A. Actual Innocence for Purposes of the Escape Hatch

In Marrero, the United States Court of Appeals for the Ninth Circuit held that a § 2241 petition arguing that a petitioner was erroneously sentenced as a career offender in light of amendments to the sentencing guidelines made after the petitioner's sentence did not qualify under the escape hatch. Id. at 1193. The Ninth Circuit reiterated, however, that it has " not yet resolved the question whether a petitioner may ever be actually innocent of a noncapital sentence for purpose of qualifying for the escape hatch." Id.

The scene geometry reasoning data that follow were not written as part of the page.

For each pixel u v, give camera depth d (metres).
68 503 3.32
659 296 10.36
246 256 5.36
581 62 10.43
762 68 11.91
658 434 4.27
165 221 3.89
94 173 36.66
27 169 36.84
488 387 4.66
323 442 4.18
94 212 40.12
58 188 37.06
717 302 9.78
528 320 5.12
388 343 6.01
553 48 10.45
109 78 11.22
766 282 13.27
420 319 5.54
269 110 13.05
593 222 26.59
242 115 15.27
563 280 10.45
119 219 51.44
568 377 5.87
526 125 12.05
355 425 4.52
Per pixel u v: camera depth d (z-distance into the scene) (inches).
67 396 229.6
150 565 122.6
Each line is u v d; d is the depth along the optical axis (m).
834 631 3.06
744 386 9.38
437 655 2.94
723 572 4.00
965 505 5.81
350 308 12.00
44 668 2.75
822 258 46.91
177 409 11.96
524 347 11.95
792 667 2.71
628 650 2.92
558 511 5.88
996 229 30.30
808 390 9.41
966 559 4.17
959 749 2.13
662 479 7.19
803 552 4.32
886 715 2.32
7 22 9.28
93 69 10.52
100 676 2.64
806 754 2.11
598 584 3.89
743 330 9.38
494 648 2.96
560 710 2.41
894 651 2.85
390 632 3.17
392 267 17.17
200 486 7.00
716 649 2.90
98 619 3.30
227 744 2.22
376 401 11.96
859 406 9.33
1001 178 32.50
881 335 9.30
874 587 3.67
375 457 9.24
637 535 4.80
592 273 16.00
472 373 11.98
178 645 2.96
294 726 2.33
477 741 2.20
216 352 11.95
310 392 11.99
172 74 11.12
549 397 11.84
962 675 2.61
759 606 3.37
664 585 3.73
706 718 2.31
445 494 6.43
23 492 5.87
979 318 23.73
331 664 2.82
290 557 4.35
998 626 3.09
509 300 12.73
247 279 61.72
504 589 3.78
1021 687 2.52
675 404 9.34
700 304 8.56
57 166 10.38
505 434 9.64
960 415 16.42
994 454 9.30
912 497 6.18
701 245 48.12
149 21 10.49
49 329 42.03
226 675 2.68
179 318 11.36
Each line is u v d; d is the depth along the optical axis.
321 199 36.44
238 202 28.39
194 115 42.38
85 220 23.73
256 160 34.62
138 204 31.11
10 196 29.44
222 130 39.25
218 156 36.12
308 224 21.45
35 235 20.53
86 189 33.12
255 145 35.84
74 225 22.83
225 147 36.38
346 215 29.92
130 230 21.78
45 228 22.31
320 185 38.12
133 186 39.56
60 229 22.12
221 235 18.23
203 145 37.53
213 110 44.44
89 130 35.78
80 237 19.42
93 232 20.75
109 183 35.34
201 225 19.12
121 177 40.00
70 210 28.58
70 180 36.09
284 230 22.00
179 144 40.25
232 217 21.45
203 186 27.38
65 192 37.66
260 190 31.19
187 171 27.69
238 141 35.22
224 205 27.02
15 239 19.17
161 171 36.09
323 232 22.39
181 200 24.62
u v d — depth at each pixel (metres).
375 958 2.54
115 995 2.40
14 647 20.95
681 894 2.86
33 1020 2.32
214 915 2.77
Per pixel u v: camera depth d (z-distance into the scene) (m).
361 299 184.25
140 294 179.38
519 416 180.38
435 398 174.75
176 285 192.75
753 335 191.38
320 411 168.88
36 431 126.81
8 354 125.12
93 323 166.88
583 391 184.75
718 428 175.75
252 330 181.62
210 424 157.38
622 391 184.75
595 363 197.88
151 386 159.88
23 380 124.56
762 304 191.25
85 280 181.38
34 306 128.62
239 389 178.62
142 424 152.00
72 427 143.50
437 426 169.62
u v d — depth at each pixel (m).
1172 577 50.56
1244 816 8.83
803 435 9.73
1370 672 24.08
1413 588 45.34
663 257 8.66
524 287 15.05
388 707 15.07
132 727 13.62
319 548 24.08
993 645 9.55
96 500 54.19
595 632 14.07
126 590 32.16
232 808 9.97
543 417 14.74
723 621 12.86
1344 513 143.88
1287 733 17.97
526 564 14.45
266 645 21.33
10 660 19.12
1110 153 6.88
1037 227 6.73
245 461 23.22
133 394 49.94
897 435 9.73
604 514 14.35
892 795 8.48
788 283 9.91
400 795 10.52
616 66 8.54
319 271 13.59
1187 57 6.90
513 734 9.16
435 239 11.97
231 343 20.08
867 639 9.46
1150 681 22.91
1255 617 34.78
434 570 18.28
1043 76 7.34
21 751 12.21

The court also expressly noted that " some of our sister circuits have recognized exceptions to the general rule that a petitioner cannot be actually innocent of a noncapital sentence under the escape hatch" but that the court " need not and do[es] not decide whether to endorse any of the exceptions recognized in other circuits, because Petitioner does not qualify for any of them." Id. at 1194-95. Such exceptions might apply in this case.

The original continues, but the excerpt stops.